I just wear a pair of shorts on top of my boxers followed by my board pants and i'm good to go... i find that my legs don't usually get cold and i've survived through -30C weather doing this


----------



## onji (Jan 28, 2011)

Boxers and outer layer for me, however, it doesn't really drop below -6C. Almost T-shirt & shorts weather when the sun's out!


----------



## phile00 (Jan 7, 2009)

I always wear a shell jacket and shell pants. This requires two layers underneath unless it's a warm day. I was nice and comfy in 0 degree F weather because of my layering. I use under armor cold gear 3.0. It's amazing.


----------



## MistahTaki (Apr 24, 2010)

to everybody saying that they don't wear underwear, that's gross. if i saw you on the mountain i will pull down your pants as i ride by. beware.


----------



## Littlebigdreams (Jan 27, 2011)

i usually just wear like my boxers. but recently i've decided to wear an extra layer of basketball shorts. it really doesn't matter on the west coast where temperature rarely ever hits below -7. you'd probably have to be more conscious of layering at places where it's colder.


----------



## tj_ras (Feb 13, 2011)

I Just wear some long underwear under mine. I change right in the parking lot too im not trying to wear my wet snow pants home.


----------



## Lifprasir (Jan 11, 2011)

I wear one layer of sweatpants + underwear, and then these rly thin waterproof pants that don't preserve heat at all... idk how it's gonna work.


----------



## Inky (Feb 2, 2011)

I don't wear pants while snowboarding.


----------



## Qball (Jun 22, 2010)

If it's really cold I throw the removable liner for my pants on along with some polyester/spandex long underwear i bought at costco for like 30 bucks for the top and bottom. Most of the time I just wear the long underwear and the pants as a shell and it's plenty warm.


----------



## Powder Keg (Dec 18, 2010)

Inky said:


> I don't wear pants while snowboarding.


A true rebel you are.

I just wear long underwear under my pants, so far that is. But im curious to how it would be with shorts.


----------



## Inky (Feb 2, 2011)

Powder Keg said:


> A true rebel you are.
> .


Yup.Pants are waay too mainstream, I'm too hip for pants. Sometimes I even eat my desert before my dinner.


----------



## MistahTaki (Apr 24, 2010)

sometimes i pee sitting down


----------



## tj_ras (Feb 13, 2011)

MistahTaki said:


> sometimes i pee sitting down


You mean theres other ways to do it?! :O


----------



## MistahTaki (Apr 24, 2010)

you can also do it while in a handstand but that just gets messy.


----------



## Ruskiski (Sep 18, 2009)

polyester boxers and impact shorts


----------



## tj_ras (Feb 13, 2011)

Ruskiski said:


> polyester boxers and impact shorts


Nothing touches these thighs except 100% silk!


----------



## smooth (Apr 9, 2010)

I've always just rocked my boxer briefs. As long as my feet, hands, and ears are warm I'm good. My homie free balls it lol.....just his gay purple shaun white collection skinny pants and his birthday suite....


----------



## seant46 (Dec 8, 2009)

I will on the warmer days. I don't see how its embarrassing though:dunno:


----------

[Entries from a data collection]
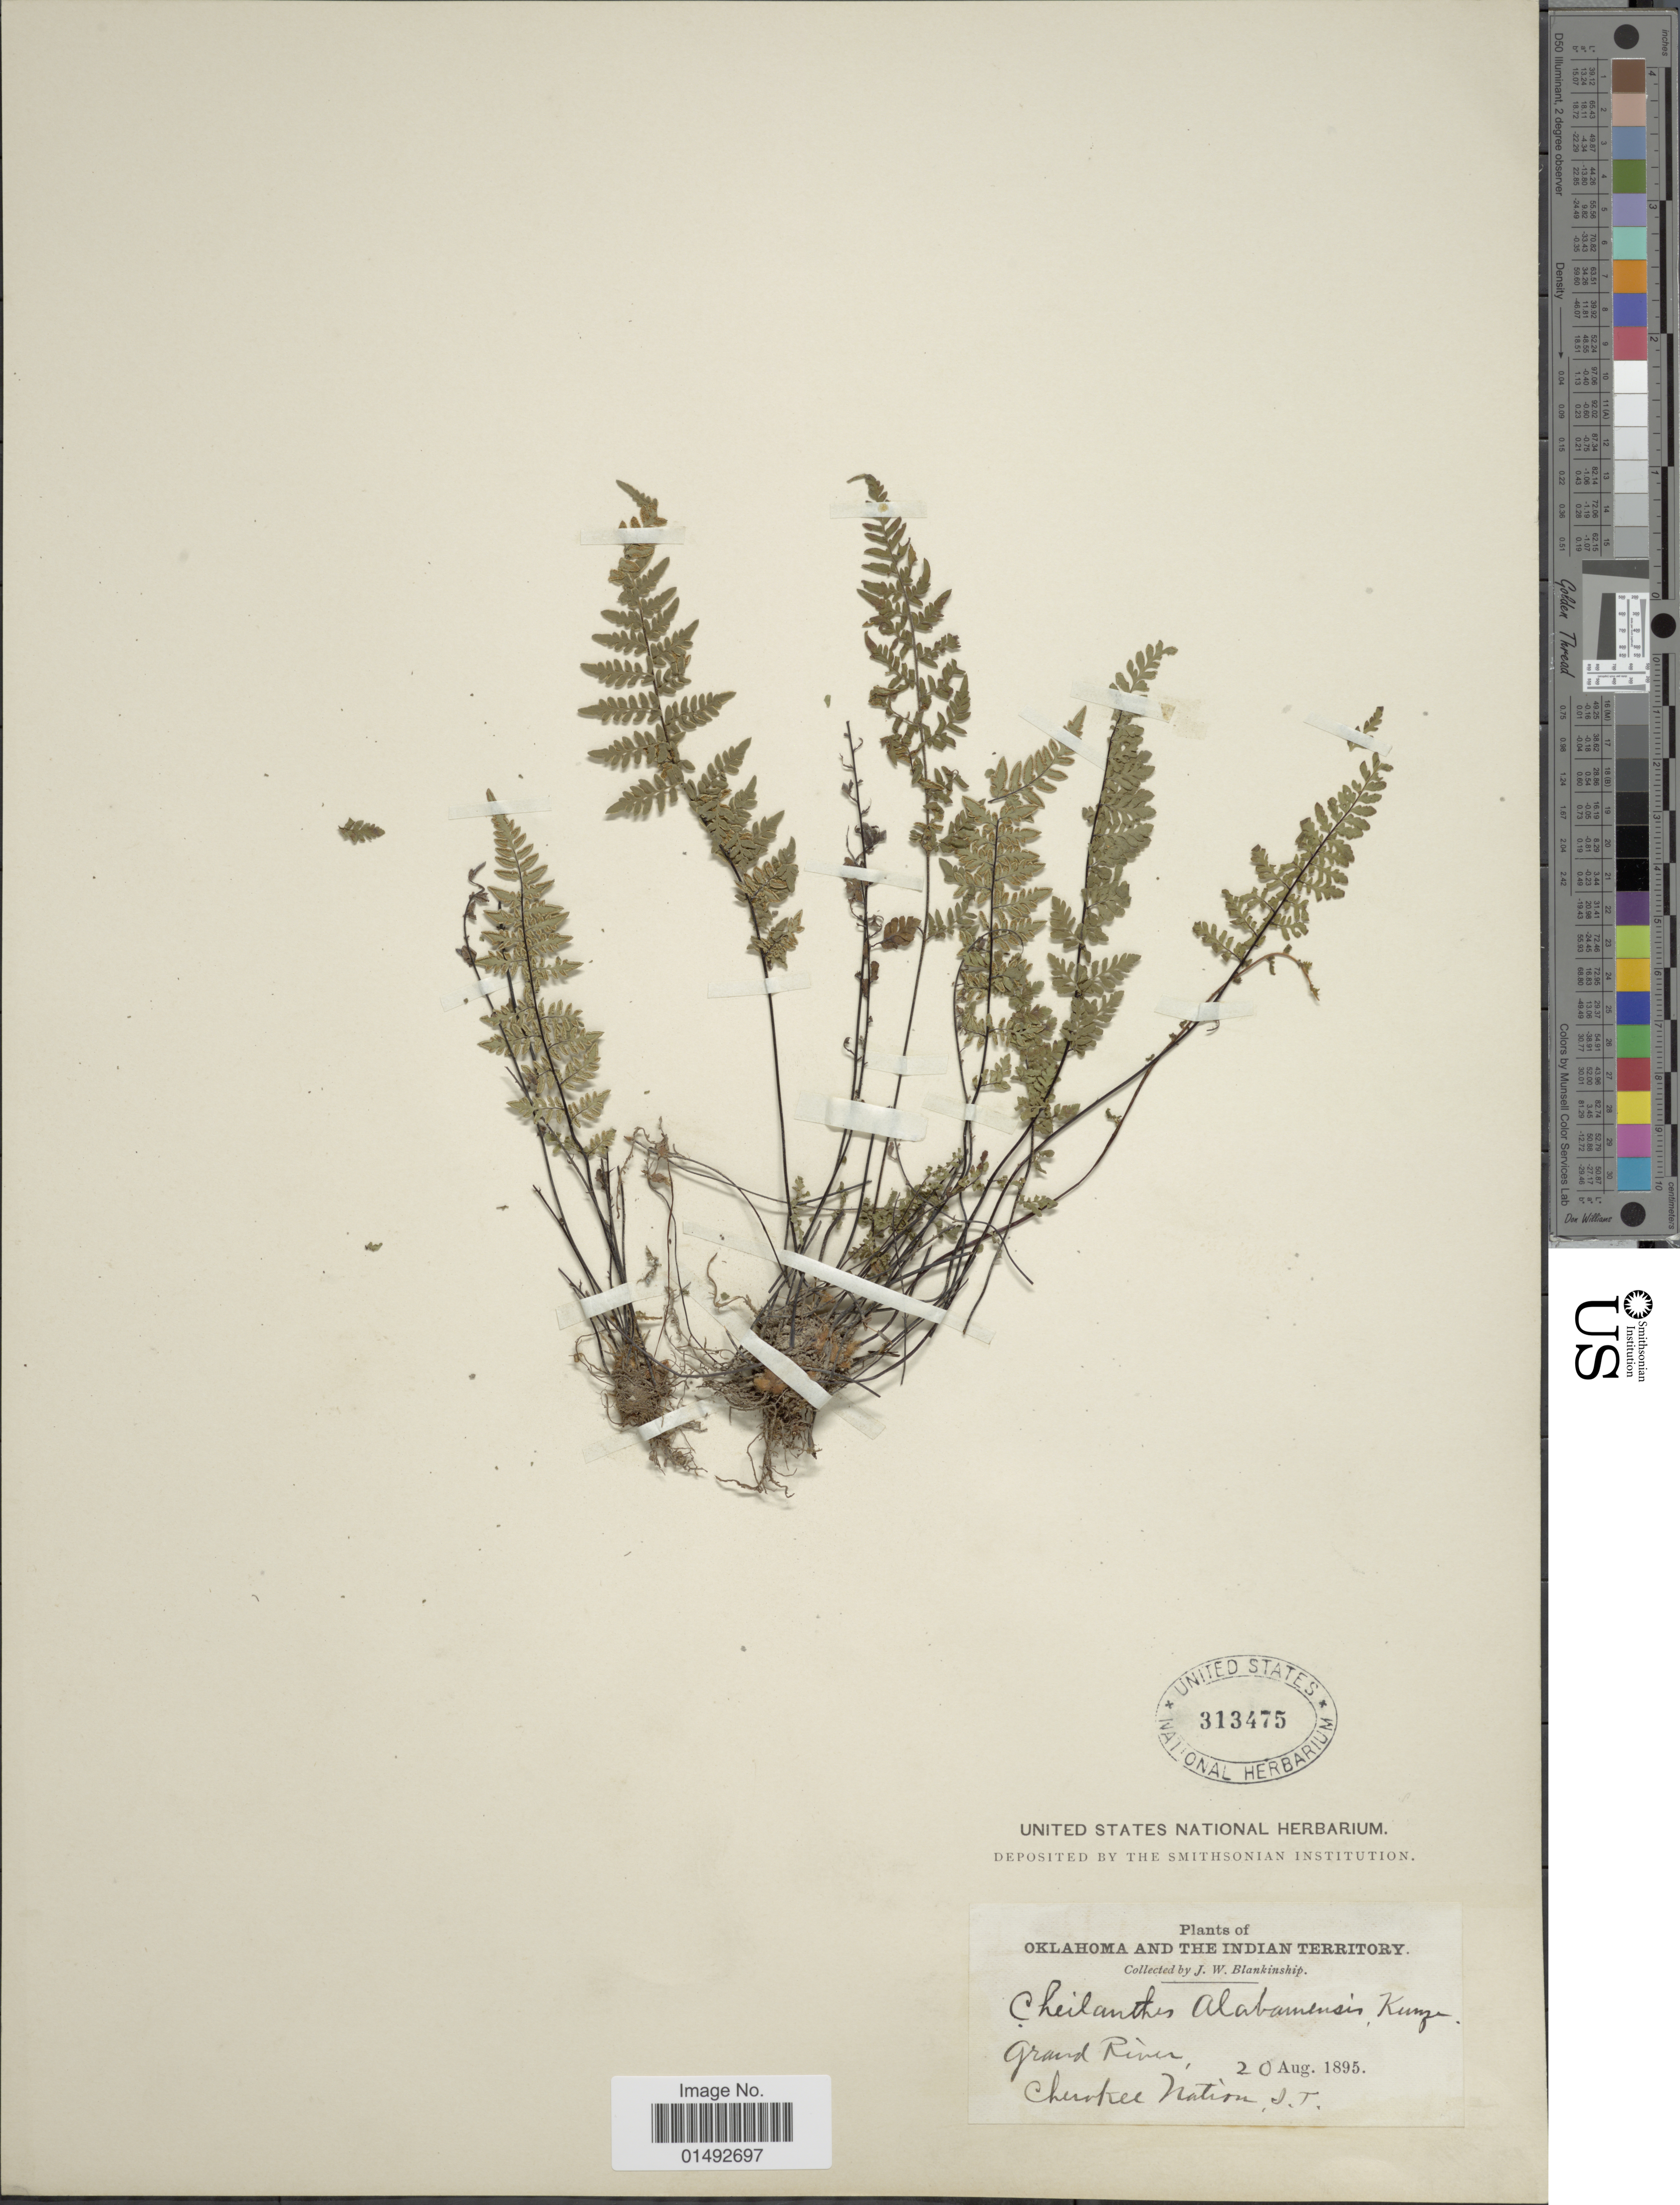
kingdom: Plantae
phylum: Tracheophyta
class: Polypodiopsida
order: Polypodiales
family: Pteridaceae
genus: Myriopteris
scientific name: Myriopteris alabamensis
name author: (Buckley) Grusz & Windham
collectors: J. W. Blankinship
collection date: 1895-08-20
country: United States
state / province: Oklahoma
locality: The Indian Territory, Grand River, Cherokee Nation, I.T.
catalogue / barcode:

_CHALLENGE 1:_ According to the snowboarding thread, where did Qball buy the polyester/spandex long underwear?
_CHALLENGE 2:_ Rename "collectors" to "collected by" throughout the entries and write them out again with nothing else changed; please leave the pictures out.

_FINAL RESULT 1:_ At Costco.

_FINAL RESULT 2:_
kingdom: Plantae
phylum: Tracheophyta
class: Polypodiopsida
order: Polypodiales
family: Pteridaceae
genus: Myriopteris
scientific name: Myriopteris alabamensis
name author: (Buckley) Grusz & Windham
collected by: J. W. Blankinship
collection date: 1895-08-20
country: United States
state / province: Oklahoma
locality: The Indian Territory, Grand River, Cherokee Nation, I.T.
catalogue / barcode:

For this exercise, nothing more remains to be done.